Выбрать главу

Ptyx

Два слова о форме и содержании

Не так давно из весьма левым себе именующим лагеря – на вопрос: каково новое искусство и чем оно отличается от старого? – последовала такая формула: «1) искусство досимволическое: содержание превалирует над формой; 2) искусство символистов: равенство формы и содержания; 3) искусство футуризма: форма превалирует над содержанием».

Формулы такой следовало дожидаться. Она совершенно необходима, иначе мы не будем понимать, о чем говорим. Отношение к форме и содержанию существенно определяет художника. Следовательно, по этим немногим словам мы имеем полное основание судить о теоретическом и миросозерцательном багаже лиц, которым улыбается такая позиция.

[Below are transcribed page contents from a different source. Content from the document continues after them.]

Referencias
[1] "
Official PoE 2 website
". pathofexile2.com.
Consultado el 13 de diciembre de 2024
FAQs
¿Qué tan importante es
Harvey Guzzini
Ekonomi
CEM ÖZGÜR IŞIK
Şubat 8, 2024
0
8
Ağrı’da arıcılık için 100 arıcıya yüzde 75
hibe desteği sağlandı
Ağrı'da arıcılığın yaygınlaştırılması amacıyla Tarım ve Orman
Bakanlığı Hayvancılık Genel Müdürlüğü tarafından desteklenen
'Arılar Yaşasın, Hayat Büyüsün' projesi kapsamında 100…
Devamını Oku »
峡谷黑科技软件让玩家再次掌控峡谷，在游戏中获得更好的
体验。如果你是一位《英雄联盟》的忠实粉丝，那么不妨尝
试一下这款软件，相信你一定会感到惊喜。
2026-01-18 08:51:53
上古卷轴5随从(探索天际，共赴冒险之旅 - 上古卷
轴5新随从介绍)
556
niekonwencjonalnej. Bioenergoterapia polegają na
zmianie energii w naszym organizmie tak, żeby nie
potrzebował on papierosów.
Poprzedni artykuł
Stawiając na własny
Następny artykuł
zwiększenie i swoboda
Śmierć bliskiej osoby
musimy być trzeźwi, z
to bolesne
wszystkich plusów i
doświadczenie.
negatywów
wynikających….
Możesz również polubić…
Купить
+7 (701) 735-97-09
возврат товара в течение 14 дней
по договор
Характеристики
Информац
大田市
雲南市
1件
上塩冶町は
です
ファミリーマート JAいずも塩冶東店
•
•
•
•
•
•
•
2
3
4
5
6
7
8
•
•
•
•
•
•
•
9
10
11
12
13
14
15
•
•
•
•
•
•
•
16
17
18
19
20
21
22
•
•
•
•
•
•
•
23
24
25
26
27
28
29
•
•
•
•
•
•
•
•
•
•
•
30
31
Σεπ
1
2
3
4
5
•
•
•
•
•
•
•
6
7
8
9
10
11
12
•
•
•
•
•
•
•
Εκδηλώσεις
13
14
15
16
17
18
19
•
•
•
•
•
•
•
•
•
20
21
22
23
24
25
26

Формула эта, по внешнему своему виду, обладает всем, чем такой формуле обладать приходится. Она не только отмежевывает футуризм от недавнего символизма, но и указывает его место в словесности вообще. Но, увы, это только по внешности, внутренняя сторона ее – ничтожна. Уже не говоря о том, что символическая школа последнего времени не может быть противопоставлена всей мировой литературе (да и где был символизм? французский – нечто весьма далекое от русского. Верлэн, Маллармэ, Римбо – много ли оказали на русскую литературу влияния? В Германии… но ужели сверх-эстеты школы Стефана Георге – прекрасного версификатора – и один Рильке делают символизм? Не все ли это? Остаются: Уайльд, Гамсун, Аннунцио, Ибаньес, Дёглас, Пшибышевский и всякие Маны), мы должны всячески эту формулу отвергнуть. Первая часть ее относится к поэзии досимволической, преимущественно к поэзии реалистической. Только средина формулы постижима непосредственно, края ее, первая и третья часть – негативны. То-есть, реалисты (кто это, между прочим?) отвергали форму, футуристы отвергают содержание. Так, в буквальном значении – реализм бесформенен, футуризм бессодержателен. Но оба эти определения (не говоря об их бесформенности и бессодержательности) совершенно бессмысленны. Символизм вовсе не присваивал себе исключительного права на формулу: «содержание равенствует форме», что было его философским осознанием всей сущности искусства, никто из символистов не пытался на деле применять это речение, да это и не могло иметь места, – нельзя же, в самом деле себе приказать: буду гармоничным. Если в построении стихов и были попытки утвердить (в конце-концов, внешними приемами) это положение, то эти случаи-тому обратное доказательство.

Познание немыслимо без субъекта и объекта. Но объект не может существовать без формы и содержания. Содержание есть элемент его становящести, форма – элемент становления. Возьмем простейший пример. Метафорическое речение «дерева улыбаются» (Гоголь) удачно может служит таковым. – В метафоре этой, как и во всем существующем, находим три момента: 1) момент контенуальный; 2) момент формальный; 3) момент активный (лирический). Или: 1) момент пассивный: 2) момент ему противоположный, условно определяемый, как активный; 3) момент чистой активности. Или: 1) момент результатной, но не целевой добродетели; 2) момент добродетели внутреннего принуждения; 3) момент чистой и «существенной» добродетели. – Первый момент есть существо метафоры, связанный со всем метафорическим учением, здесь коренится связь, подчинившая речение стать метафорой, и другая – соединяющая два слова, входящие в метафору (в данном случае, – два именно) – это пункт простейший и элементарнейший. Второй момент есть разрез метафоры на три части – словарнообразную, существеннообразную и силовую, он есть метафора, становящаяся ею, определение ее индивидуальное, здесь же появляются все элементы, побуждающие речение отклониться от метафоры, здесь слова разламывают метафору. Третий элемент, наиболее важный и сложный, – он есть воссоединение раздробленных направлений, формально-контенуального характера; здесь диада формы и содержания предстает единством в том смысле, что элементы диады, соединяясь, не уничтожают друг-друга; триада формы [=1) словарнообразность, 2) существеннообразность, 3) сила (аллюзия – отчасти)] покоющаяся совершению неопределенно на формальном утверждении метафоры, возникает несомненно, ибо там ее третий элемент откидывает первые две части во внешний вид речения, уничтожая его сопротивляемость качественным преобразованием третьей ее части. Третий элемент есть подкоп под косный элемент содержательности, он есть солнце, рассеивающее облако формы. Третий элемент появляется перед нами победителем двух первых. Малопонятная синекдоха содержания и острая метонимия формы – суть ничто перед бесконечной метафорой лирики.